1. Object distance, p₁=40cm.
2. Focal length of lens 1, f₁=20cm
3. Focal length of lens 2, f₂=-15cm
4. Lens separation, d=10cm

We use the mirror equation to find the image distance. If the image distance is positive, the image is real. If the net magnification is negative, the final image will be inverted for the original object.

Formula:

The lens formula, $\frac{1}{f}=\frac{1}{p}+\frac{1}{i}$ $\frac{1}{f}=\frac{1}{p}+\frac{1}{i}$ (i)

The magnification formula of the lens, $m=-\frac{i}{p}$ (ii)

The overall lateral magnification of two lenses, m=m₁*m₂ (iii)

(a)

The lens equation relates an object distance p₁, lens focal length f₁ and the image distance i₁ due to the first lens is given using the given data in equation (i) as follows:

$$\begin{gathered} \frac{1}{40cm}+\frac{1}{i_1}=\frac{1}{20cm} \\ =\frac{1}{i_1}=\frac{1}{20cm}-\frac{1}{40cm} \\ =\frac{(40cm-20cm)}{\left(20cm\right)\left(40cm\right)} \\ =\frac{20cm}{800c{m}^2} \\ =\frac{1}{40cm} \\ {i}_1=40cm \end{gathered}$$

The magnification of the image can be calculated using the above data in equation (ii) as follows:

$$\begin{gathered} m_1=-\frac{40cm}{40cm} \\ =-1 \end{gathered}$$

This image will act as the role of the object for the second lens.

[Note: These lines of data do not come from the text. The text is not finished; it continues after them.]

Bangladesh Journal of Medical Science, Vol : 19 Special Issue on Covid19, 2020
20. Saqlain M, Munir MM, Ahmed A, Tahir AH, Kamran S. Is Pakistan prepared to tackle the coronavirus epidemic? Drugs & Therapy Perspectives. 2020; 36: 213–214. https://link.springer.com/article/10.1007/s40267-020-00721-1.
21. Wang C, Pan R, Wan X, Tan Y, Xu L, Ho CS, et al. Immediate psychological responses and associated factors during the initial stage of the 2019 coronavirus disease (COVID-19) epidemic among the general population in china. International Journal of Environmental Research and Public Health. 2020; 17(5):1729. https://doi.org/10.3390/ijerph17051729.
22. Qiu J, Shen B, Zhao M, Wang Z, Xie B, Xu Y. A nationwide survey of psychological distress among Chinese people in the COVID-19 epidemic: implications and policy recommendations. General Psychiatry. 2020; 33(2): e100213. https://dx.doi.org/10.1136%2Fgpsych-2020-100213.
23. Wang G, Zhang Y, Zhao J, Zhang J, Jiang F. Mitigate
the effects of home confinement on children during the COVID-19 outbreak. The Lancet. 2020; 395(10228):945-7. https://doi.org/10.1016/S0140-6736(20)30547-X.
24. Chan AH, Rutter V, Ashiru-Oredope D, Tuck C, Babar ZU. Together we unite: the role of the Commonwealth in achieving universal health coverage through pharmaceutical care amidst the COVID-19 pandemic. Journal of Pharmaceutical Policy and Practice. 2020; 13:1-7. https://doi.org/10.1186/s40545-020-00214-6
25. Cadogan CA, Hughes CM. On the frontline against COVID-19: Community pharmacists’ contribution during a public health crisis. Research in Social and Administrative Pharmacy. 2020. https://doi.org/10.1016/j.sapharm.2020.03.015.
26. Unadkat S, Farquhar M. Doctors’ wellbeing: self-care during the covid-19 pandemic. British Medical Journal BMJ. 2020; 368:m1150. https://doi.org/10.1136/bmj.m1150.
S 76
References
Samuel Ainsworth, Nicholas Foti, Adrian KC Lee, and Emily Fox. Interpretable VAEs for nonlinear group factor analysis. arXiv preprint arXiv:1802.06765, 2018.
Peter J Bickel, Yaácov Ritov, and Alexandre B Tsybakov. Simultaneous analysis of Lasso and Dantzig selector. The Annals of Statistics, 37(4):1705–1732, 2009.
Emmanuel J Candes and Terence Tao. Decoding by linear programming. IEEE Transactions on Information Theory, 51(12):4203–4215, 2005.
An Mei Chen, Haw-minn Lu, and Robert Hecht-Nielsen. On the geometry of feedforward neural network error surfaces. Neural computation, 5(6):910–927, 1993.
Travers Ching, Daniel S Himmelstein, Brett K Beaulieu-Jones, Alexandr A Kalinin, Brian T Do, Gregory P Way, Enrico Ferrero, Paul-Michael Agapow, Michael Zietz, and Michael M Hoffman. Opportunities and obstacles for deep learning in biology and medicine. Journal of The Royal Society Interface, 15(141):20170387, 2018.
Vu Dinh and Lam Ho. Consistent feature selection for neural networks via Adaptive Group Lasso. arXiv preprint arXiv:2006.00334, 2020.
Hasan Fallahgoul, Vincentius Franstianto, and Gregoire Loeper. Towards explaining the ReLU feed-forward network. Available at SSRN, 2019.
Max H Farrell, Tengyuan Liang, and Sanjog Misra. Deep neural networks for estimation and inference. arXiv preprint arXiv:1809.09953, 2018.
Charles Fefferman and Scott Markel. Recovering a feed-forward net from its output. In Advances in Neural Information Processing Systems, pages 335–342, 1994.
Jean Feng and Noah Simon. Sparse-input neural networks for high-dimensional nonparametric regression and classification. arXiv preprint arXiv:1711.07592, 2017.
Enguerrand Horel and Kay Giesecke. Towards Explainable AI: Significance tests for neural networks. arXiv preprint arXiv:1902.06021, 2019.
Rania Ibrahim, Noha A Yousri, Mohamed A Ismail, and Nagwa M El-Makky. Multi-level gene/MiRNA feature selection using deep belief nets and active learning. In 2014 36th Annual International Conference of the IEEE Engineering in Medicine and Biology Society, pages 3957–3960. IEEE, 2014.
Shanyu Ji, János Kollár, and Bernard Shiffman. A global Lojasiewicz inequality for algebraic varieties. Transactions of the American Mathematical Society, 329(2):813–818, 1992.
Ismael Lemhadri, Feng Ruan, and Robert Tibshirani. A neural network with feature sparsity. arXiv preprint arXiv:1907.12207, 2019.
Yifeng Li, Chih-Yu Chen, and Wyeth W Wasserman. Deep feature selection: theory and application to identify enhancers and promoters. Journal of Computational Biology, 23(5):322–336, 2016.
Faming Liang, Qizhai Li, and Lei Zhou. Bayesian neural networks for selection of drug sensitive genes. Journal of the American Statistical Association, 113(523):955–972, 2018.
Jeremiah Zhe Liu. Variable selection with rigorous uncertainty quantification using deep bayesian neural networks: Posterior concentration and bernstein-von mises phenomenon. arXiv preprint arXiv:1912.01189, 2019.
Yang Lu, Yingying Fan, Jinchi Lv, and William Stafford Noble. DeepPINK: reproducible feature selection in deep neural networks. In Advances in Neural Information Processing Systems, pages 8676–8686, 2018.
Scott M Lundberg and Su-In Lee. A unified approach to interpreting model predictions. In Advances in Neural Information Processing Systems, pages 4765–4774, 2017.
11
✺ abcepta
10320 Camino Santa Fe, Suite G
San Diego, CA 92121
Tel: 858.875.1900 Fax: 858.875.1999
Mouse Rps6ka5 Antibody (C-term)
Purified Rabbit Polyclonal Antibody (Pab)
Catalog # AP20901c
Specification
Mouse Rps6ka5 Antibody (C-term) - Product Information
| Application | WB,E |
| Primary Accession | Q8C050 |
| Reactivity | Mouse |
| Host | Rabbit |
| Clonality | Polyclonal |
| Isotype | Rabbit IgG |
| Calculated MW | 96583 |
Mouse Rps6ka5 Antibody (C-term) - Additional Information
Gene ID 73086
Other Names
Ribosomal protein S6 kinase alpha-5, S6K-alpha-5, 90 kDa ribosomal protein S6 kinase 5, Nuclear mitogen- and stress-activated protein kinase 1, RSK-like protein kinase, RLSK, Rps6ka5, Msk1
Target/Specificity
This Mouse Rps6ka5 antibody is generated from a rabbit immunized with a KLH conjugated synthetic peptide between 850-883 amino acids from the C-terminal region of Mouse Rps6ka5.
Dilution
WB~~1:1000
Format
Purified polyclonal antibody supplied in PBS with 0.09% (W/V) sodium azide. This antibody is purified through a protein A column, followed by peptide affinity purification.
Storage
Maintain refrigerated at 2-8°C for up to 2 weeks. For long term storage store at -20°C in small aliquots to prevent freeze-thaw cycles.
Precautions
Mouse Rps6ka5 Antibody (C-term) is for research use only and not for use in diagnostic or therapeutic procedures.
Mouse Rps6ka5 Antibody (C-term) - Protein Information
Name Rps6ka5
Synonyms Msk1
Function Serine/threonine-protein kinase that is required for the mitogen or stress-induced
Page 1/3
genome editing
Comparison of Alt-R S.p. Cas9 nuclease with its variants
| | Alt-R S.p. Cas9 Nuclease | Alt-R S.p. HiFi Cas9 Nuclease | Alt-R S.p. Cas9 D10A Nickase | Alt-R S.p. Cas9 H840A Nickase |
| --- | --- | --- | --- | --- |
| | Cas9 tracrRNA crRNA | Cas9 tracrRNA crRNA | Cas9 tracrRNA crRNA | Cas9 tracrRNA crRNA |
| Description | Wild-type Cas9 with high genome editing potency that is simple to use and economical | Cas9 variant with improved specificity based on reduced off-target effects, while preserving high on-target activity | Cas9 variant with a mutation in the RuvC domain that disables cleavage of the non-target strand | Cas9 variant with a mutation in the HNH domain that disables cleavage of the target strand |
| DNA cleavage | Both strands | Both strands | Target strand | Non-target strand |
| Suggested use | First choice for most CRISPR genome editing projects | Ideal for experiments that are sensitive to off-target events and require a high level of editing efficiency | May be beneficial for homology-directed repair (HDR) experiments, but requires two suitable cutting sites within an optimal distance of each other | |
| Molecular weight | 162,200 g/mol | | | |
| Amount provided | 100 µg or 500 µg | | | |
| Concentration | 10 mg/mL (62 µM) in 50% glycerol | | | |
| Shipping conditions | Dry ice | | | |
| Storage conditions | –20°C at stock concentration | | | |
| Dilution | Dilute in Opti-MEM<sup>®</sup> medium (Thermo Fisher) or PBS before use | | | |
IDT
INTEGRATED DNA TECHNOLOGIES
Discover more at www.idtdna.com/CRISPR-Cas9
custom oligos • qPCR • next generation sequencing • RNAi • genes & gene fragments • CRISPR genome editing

So, now for the second lens, the object distance is given as:

$$\begin{gathered} p_2=-40\mathrm{cm}+10\mathrm{cm} \\ =-30cm \end{gathered}$$

And the given focal length, f₂=-15cm

Image distance is given using the above data in equation (i) as follows:

$$\begin{gathered} \frac{1}{-30cm}+\frac{1}{i_2}=\frac{1}{-15cm} \\ =\frac{1}{i_2}=\frac{1}{-15cm}-\frac{1}{-30cm} \\ =\frac{-30cm+15cm}{(-30cm)(-15cm)} \\ =\frac{-15cm}{450c{m}^2} \\ =\frac{-1}{30cm} \\ {i}_2=-30cm \end{gathered}$$

Thus, the image formed by the lens 2 is 30 to the left of lens 2.

Hence, the image distance is -30cm.

(b)

From equation (ii), the magnification of lens 1 is found to be m1 = -1.

Magnification for the image for lens 2 is given using the required data in equation (ii) as follows:

$$\begin{gathered} m_2=-\frac{-30\mathrm{cm}}{-30\mathrm{cm}} \\ =-1 \end{gathered}$$

Now, the overall lateral magnification of the lenses can be calculated using the above data in equation (iii) as follows:

m=(-1)(-1)

=+1

The net magification is positive.

Hence, the image is not inverted.

(c)

The value of i₂ is negative.

Hence, the image is virtual.

(d)

The lateral magnification m of an object is given by, m=+1.

Hence, as calculated in part b, the overall magnification is +1.0.